Multi-view geometry data:
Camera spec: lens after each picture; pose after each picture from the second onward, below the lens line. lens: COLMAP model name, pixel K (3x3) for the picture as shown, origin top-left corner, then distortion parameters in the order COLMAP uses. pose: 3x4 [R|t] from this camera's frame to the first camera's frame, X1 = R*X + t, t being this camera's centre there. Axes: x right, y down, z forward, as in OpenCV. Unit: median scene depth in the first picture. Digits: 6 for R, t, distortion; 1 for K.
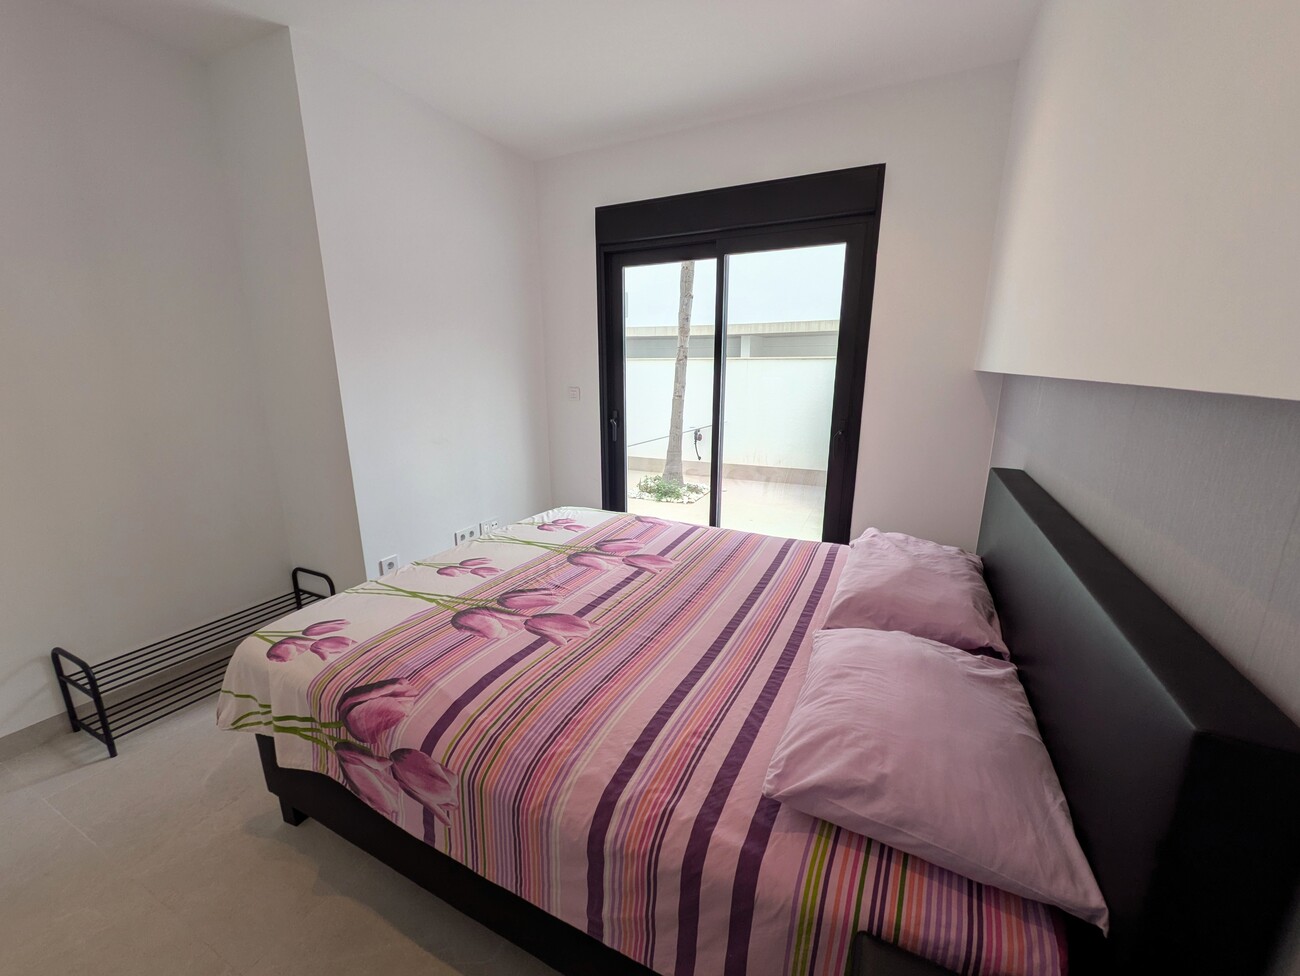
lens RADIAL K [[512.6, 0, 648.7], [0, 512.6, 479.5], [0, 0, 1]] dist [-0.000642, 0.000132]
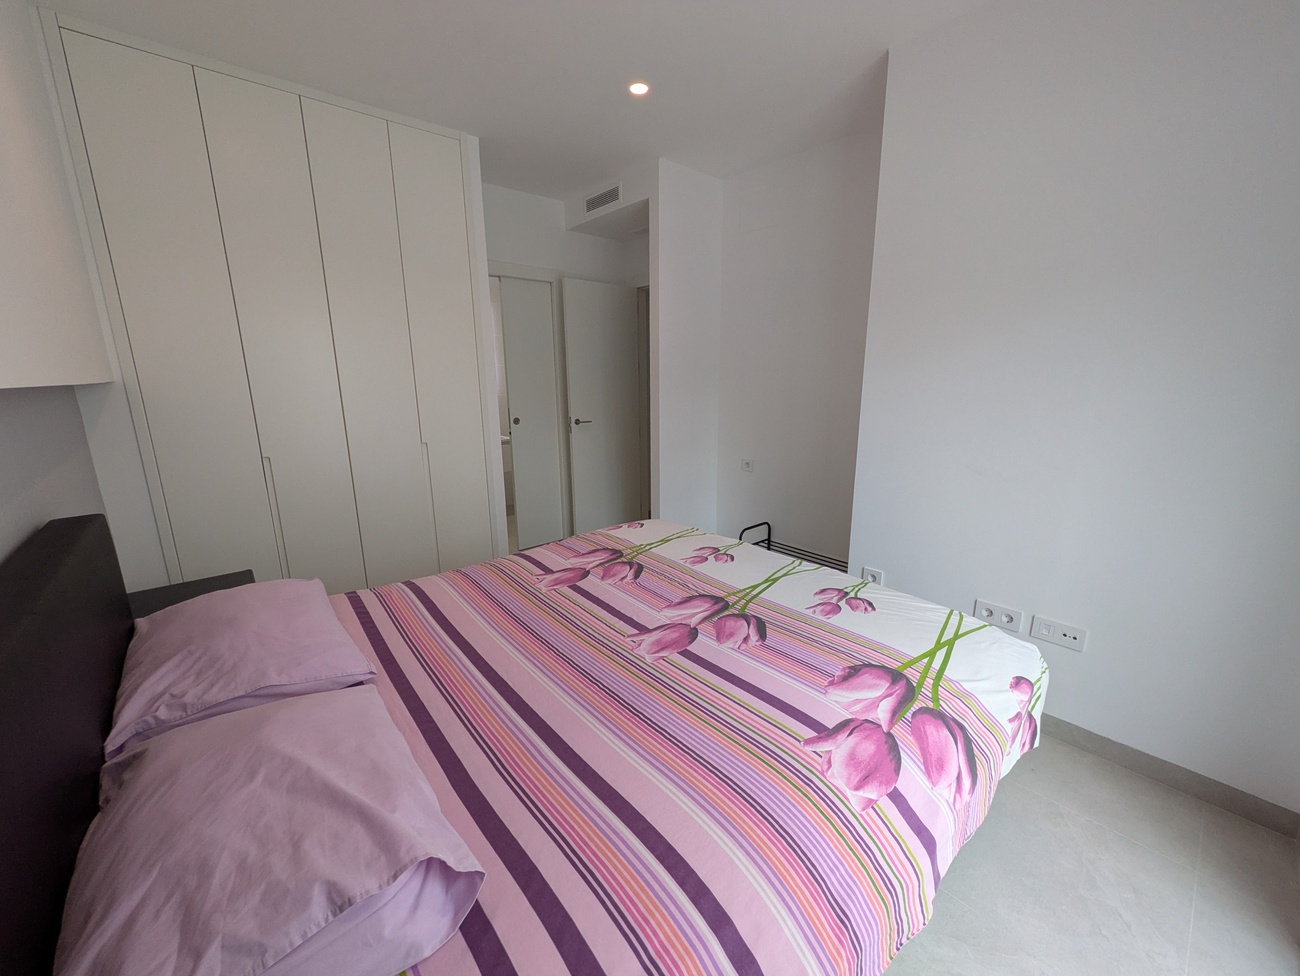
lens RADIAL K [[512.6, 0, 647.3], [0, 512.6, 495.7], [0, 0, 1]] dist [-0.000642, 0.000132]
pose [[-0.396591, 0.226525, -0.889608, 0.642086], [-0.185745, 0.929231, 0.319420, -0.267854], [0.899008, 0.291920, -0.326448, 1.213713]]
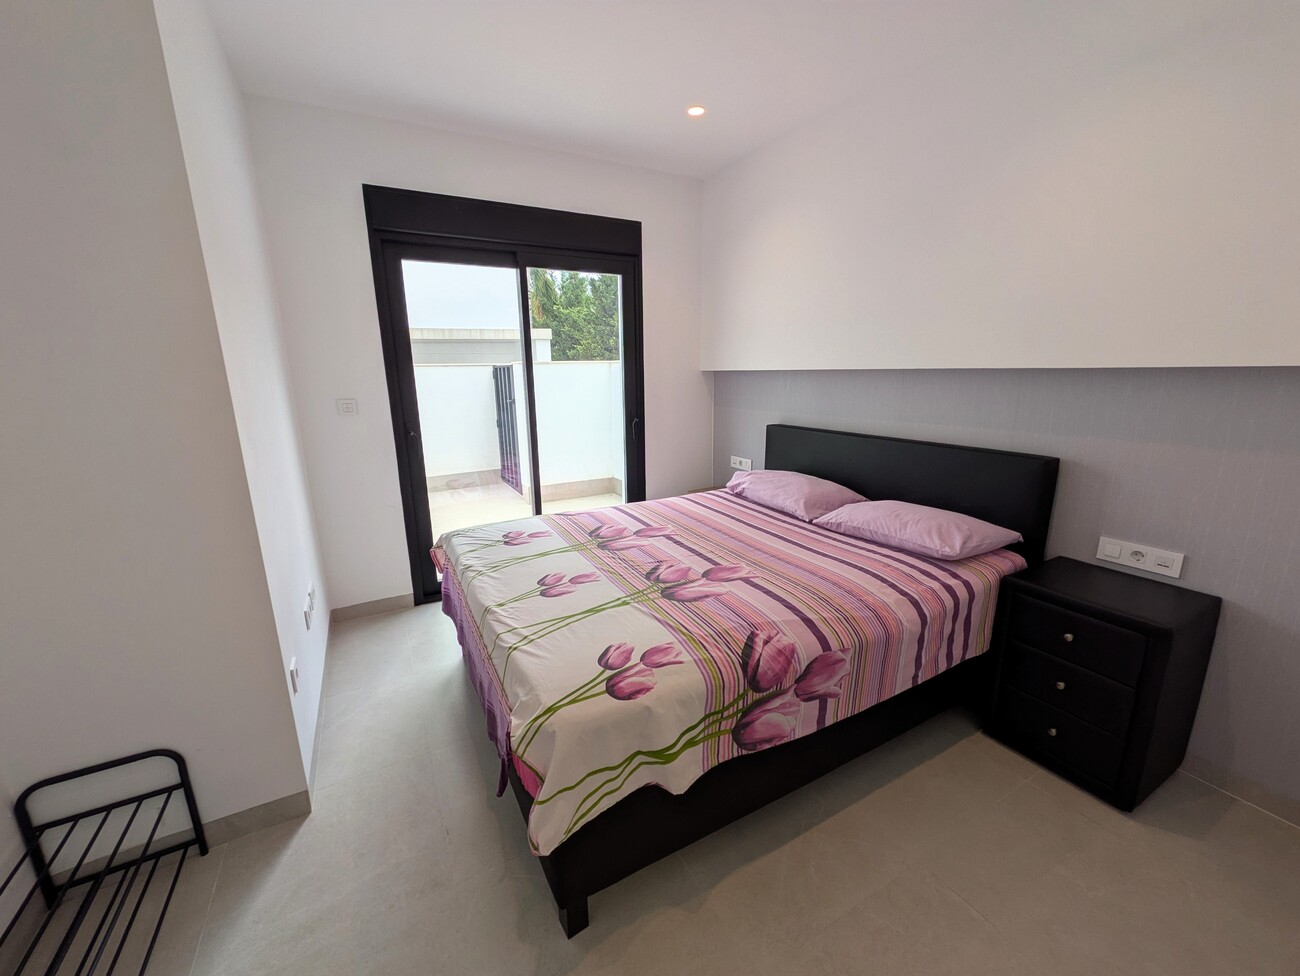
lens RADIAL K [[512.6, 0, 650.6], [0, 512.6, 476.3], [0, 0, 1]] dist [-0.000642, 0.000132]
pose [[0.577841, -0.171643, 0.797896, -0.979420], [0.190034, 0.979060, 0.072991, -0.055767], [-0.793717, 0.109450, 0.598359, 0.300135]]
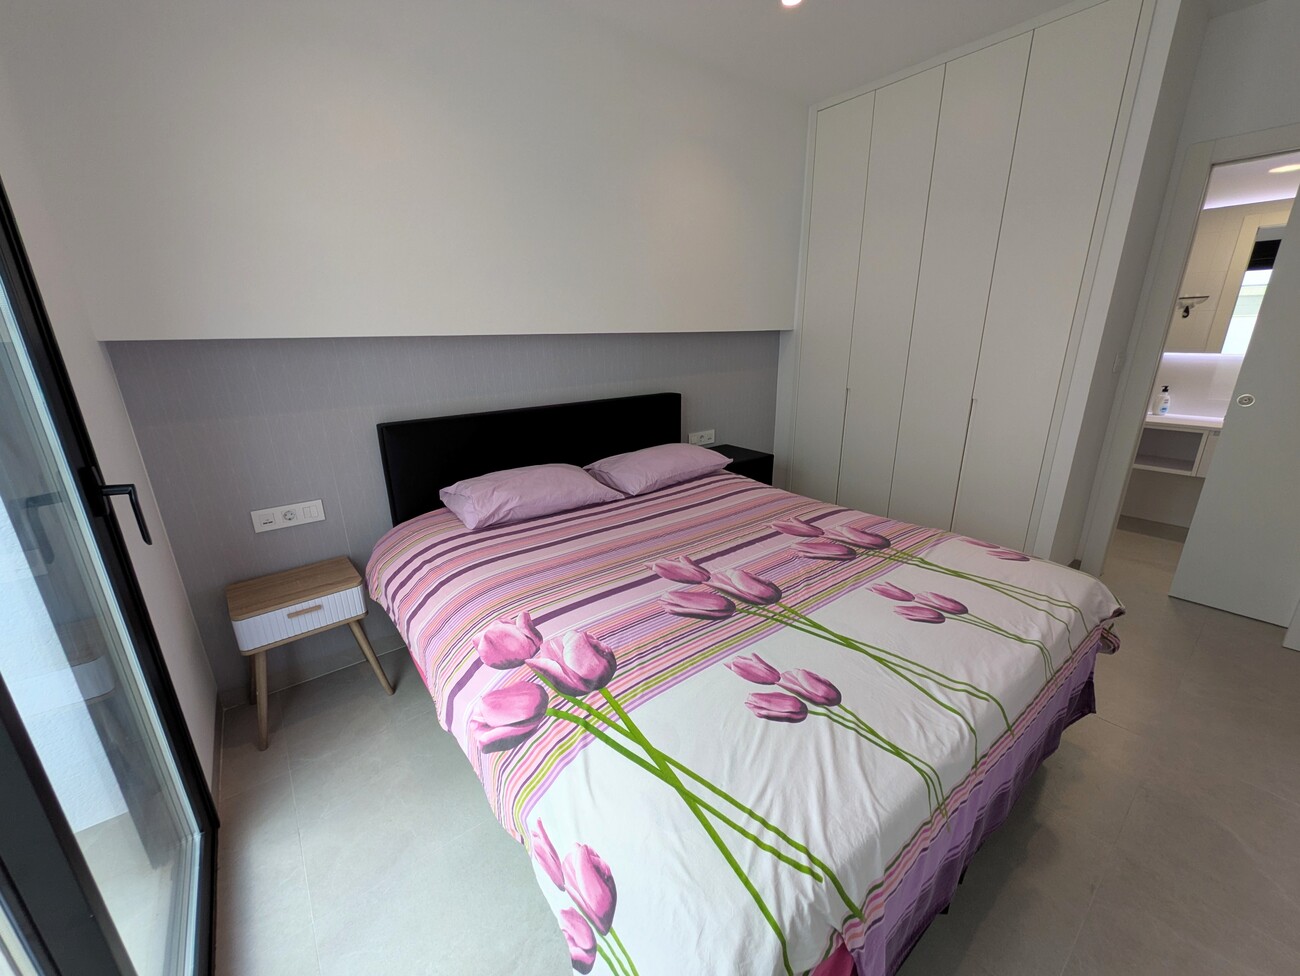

- What is being asked: Copy out every line of the material above word for word, leaving the pictures out of your copy.

- Task answer:
Camera spec: lens after each picture; pose after each picture from the second onward, below the lens line. lens: COLMAP model name, pixel K (3x3) for the picture as shown, origin top-left corner, then distortion parameters in the order COLMAP uses. pose: 3x4 [R|t] from this camera's frame to the first camera's frame, X1 = R*X + t, t being this camera's centre there. Axes: x right, y down, z forward, as in OpenCV. Unit: median scene depth in the first picture. Digits: 6 for R, t, distortion; 1 for K.
lens RADIAL K [[512.6, 0, 648.7], [0, 512.6, 479.5], [0, 0, 1]] dist [-0.000642, 0.000132]
lens RADIAL K [[512.6, 0, 647.3], [0, 512.6, 495.7], [0, 0, 1]] dist [-0.000642, 0.000132]
pose [[-0.396591, 0.226525, -0.889608, 0.642086], [-0.185745, 0.929231, 0.319420, -0.267854], [0.899008, 0.291920, -0.326448, 1.213713]]
lens RADIAL K [[512.6, 0, 650.6], [0, 512.6, 476.3], [0, 0, 1]] dist [-0.000642, 0.000132]
pose [[0.577841, -0.171643, 0.797896, -0.979420], [0.190034, 0.979060, 0.072991, -0.055767], [-0.793717, 0.109450, 0.598359, 0.300135]]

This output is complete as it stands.